§ What is required
Begin at the line with "potted plant: none [1002,661,1083,791]" and return each line through the final one of the listing below, exactly as written.

§ Records supplied
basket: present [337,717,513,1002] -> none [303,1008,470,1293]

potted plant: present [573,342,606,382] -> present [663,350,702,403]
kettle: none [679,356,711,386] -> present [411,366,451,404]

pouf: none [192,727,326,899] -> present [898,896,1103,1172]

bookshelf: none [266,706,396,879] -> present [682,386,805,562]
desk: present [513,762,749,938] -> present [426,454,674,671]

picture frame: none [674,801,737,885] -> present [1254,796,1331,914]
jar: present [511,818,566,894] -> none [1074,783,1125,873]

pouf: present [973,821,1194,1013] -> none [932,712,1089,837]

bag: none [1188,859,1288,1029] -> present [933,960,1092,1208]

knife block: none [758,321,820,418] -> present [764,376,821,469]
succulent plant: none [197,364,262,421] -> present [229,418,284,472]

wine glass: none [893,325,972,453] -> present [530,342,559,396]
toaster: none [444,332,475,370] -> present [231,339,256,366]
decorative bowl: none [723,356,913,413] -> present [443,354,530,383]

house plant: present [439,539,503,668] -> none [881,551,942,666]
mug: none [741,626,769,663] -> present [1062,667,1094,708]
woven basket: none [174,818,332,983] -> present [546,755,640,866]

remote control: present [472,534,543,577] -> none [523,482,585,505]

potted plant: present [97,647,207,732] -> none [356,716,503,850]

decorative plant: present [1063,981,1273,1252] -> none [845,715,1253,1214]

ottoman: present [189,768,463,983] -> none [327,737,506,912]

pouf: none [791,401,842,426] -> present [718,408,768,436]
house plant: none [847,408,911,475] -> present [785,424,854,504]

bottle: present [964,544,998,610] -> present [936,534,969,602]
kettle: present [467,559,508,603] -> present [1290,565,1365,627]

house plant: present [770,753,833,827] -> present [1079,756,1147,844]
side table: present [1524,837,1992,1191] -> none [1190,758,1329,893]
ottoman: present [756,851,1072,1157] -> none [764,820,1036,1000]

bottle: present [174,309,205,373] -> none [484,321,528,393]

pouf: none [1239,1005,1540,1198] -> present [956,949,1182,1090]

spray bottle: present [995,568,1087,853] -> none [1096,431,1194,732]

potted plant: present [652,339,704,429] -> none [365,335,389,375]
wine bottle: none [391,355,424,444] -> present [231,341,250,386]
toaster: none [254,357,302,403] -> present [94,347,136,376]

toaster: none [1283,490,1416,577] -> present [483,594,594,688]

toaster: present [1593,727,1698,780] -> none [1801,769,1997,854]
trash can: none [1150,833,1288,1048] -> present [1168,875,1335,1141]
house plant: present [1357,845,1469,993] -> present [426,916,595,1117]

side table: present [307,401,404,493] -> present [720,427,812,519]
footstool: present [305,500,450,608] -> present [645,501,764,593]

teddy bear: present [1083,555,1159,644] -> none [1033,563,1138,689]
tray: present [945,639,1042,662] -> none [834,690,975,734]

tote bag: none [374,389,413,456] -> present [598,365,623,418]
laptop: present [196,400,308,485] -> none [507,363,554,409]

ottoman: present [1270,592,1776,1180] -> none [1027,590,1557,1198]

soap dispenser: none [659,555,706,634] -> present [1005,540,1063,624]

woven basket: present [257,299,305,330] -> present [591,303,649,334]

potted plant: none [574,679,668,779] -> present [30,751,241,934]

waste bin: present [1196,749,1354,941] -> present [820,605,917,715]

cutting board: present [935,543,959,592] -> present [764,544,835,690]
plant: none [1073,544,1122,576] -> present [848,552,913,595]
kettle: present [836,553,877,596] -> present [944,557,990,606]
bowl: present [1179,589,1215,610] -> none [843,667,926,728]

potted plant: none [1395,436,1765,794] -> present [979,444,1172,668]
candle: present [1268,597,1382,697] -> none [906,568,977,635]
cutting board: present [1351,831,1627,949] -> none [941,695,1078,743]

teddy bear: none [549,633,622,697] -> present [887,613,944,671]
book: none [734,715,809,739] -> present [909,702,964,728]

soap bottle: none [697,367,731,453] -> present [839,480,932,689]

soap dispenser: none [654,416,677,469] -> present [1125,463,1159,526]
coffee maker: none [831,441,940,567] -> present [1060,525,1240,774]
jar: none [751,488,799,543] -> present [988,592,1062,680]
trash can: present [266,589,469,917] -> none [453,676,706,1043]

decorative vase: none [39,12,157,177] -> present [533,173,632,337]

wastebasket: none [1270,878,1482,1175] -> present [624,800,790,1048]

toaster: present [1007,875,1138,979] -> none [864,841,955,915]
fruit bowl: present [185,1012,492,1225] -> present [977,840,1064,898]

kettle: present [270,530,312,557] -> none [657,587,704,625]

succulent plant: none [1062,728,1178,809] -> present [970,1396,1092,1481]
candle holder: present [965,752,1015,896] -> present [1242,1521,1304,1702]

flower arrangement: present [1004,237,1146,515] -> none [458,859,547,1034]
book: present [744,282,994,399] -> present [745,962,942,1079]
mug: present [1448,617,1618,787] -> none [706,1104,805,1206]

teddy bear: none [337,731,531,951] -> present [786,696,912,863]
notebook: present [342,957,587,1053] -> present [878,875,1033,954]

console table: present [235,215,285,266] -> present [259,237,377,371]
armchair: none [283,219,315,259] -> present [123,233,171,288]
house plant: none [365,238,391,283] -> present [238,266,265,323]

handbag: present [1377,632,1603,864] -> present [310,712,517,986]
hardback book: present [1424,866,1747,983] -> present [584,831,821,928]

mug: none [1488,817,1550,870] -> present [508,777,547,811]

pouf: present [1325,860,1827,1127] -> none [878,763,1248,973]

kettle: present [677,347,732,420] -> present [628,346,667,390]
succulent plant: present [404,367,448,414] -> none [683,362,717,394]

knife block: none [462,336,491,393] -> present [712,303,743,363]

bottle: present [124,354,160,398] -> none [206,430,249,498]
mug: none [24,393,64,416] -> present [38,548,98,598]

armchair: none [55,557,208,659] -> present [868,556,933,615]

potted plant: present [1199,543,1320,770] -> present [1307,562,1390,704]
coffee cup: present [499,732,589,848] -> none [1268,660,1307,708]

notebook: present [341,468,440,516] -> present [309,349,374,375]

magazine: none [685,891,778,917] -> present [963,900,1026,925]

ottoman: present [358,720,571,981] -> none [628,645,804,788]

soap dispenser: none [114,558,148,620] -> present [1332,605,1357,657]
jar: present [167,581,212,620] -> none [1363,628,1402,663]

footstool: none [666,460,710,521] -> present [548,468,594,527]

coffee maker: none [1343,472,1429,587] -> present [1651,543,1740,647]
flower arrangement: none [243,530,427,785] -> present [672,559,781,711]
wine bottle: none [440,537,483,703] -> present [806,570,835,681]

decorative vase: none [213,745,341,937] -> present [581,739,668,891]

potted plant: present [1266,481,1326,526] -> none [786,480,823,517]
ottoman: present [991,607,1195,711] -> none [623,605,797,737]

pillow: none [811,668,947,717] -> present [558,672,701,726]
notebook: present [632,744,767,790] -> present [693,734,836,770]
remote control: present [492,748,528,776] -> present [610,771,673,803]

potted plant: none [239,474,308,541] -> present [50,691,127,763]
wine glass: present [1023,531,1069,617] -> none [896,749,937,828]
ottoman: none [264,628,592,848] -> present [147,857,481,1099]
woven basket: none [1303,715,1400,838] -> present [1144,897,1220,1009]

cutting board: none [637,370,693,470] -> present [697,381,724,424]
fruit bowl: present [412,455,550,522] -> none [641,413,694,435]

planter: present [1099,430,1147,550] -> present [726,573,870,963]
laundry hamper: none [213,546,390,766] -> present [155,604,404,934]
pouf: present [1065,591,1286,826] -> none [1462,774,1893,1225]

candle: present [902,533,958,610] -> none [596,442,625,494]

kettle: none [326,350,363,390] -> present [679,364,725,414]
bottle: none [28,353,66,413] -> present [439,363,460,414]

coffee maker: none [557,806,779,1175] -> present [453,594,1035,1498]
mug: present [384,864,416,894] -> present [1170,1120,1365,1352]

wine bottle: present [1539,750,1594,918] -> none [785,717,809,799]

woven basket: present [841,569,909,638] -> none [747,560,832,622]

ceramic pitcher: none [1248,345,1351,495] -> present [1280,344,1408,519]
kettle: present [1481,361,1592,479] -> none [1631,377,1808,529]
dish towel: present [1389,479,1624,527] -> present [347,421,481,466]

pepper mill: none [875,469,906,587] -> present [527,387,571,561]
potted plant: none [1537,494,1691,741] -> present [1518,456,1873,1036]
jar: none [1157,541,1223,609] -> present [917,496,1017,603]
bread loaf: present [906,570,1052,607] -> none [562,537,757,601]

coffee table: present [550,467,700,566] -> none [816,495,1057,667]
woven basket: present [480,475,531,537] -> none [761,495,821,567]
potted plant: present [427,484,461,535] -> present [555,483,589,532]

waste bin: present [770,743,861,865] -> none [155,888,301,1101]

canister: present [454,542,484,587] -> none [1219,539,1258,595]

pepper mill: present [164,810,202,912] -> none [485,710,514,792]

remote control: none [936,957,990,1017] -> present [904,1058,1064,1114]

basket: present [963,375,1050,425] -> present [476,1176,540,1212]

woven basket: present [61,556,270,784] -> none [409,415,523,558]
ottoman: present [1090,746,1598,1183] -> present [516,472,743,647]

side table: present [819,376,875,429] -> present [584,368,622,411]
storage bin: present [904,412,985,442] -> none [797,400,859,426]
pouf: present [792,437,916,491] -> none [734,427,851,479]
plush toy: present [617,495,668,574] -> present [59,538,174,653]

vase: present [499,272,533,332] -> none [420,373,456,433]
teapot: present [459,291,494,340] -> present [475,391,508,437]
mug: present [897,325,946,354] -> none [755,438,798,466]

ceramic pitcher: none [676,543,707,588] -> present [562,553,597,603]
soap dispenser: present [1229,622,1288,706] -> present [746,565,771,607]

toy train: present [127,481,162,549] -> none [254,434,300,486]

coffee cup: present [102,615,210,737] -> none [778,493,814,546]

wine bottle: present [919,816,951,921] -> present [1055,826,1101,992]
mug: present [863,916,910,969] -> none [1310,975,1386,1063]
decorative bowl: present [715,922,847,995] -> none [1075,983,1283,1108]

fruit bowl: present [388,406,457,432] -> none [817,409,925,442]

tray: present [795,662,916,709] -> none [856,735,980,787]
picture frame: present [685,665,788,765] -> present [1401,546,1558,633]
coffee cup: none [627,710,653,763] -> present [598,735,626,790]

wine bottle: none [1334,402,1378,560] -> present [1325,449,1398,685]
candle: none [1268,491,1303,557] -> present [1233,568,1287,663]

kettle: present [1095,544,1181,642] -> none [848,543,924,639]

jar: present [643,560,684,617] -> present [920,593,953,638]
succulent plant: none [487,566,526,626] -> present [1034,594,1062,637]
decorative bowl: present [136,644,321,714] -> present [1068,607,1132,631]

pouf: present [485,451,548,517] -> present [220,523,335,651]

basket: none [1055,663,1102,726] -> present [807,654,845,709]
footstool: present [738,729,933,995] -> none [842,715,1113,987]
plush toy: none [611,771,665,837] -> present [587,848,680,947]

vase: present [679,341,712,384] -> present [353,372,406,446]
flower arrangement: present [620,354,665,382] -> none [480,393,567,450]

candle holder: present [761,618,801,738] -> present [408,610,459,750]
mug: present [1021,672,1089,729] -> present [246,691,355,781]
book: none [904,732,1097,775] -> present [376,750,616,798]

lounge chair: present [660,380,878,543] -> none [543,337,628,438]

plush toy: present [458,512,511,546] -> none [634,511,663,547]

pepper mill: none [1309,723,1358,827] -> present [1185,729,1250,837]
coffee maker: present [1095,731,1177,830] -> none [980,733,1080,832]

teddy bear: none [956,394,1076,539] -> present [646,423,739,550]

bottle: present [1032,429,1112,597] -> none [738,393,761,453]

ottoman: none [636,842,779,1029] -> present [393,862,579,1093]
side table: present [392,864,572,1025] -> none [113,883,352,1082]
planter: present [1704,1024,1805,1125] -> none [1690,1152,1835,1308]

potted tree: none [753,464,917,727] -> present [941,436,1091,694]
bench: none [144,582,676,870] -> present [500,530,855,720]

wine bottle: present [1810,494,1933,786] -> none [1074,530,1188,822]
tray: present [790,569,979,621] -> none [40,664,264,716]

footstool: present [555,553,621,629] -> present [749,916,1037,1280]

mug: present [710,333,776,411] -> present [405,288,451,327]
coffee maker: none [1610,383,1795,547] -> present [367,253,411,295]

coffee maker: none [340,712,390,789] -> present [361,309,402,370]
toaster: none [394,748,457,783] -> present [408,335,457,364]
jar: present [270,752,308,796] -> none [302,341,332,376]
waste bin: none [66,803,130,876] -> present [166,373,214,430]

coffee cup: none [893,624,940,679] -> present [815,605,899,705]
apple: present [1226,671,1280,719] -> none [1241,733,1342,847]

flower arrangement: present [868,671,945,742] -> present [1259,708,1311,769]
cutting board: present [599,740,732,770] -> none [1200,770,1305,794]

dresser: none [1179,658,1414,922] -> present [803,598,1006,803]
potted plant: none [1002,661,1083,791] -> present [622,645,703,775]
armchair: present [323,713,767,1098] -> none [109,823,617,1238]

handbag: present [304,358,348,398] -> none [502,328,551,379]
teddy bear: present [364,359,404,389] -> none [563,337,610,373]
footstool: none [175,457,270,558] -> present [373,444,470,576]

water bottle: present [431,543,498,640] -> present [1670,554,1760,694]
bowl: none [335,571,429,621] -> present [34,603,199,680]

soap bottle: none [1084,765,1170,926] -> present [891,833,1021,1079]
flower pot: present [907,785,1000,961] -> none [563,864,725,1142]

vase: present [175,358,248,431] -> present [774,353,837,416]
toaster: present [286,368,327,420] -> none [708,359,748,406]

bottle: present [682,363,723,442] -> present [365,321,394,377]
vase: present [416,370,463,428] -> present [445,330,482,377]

§ Response for this exercise
potted plant: none [1002,661,1083,791] -> present [622,645,703,775]
armchair: present [323,713,767,1098] -> none [109,823,617,1238]

handbag: present [304,358,348,398] -> none [502,328,551,379]
teddy bear: present [364,359,404,389] -> none [563,337,610,373]
footstool: none [175,457,270,558] -> present [373,444,470,576]

water bottle: present [431,543,498,640] -> present [1670,554,1760,694]
bowl: none [335,571,429,621] -> present [34,603,199,680]

soap bottle: none [1084,765,1170,926] -> present [891,833,1021,1079]
flower pot: present [907,785,1000,961] -> none [563,864,725,1142]

vase: present [175,358,248,431] -> present [774,353,837,416]
toaster: present [286,368,327,420] -> none [708,359,748,406]

bottle: present [682,363,723,442] -> present [365,321,394,377]
vase: present [416,370,463,428] -> present [445,330,482,377]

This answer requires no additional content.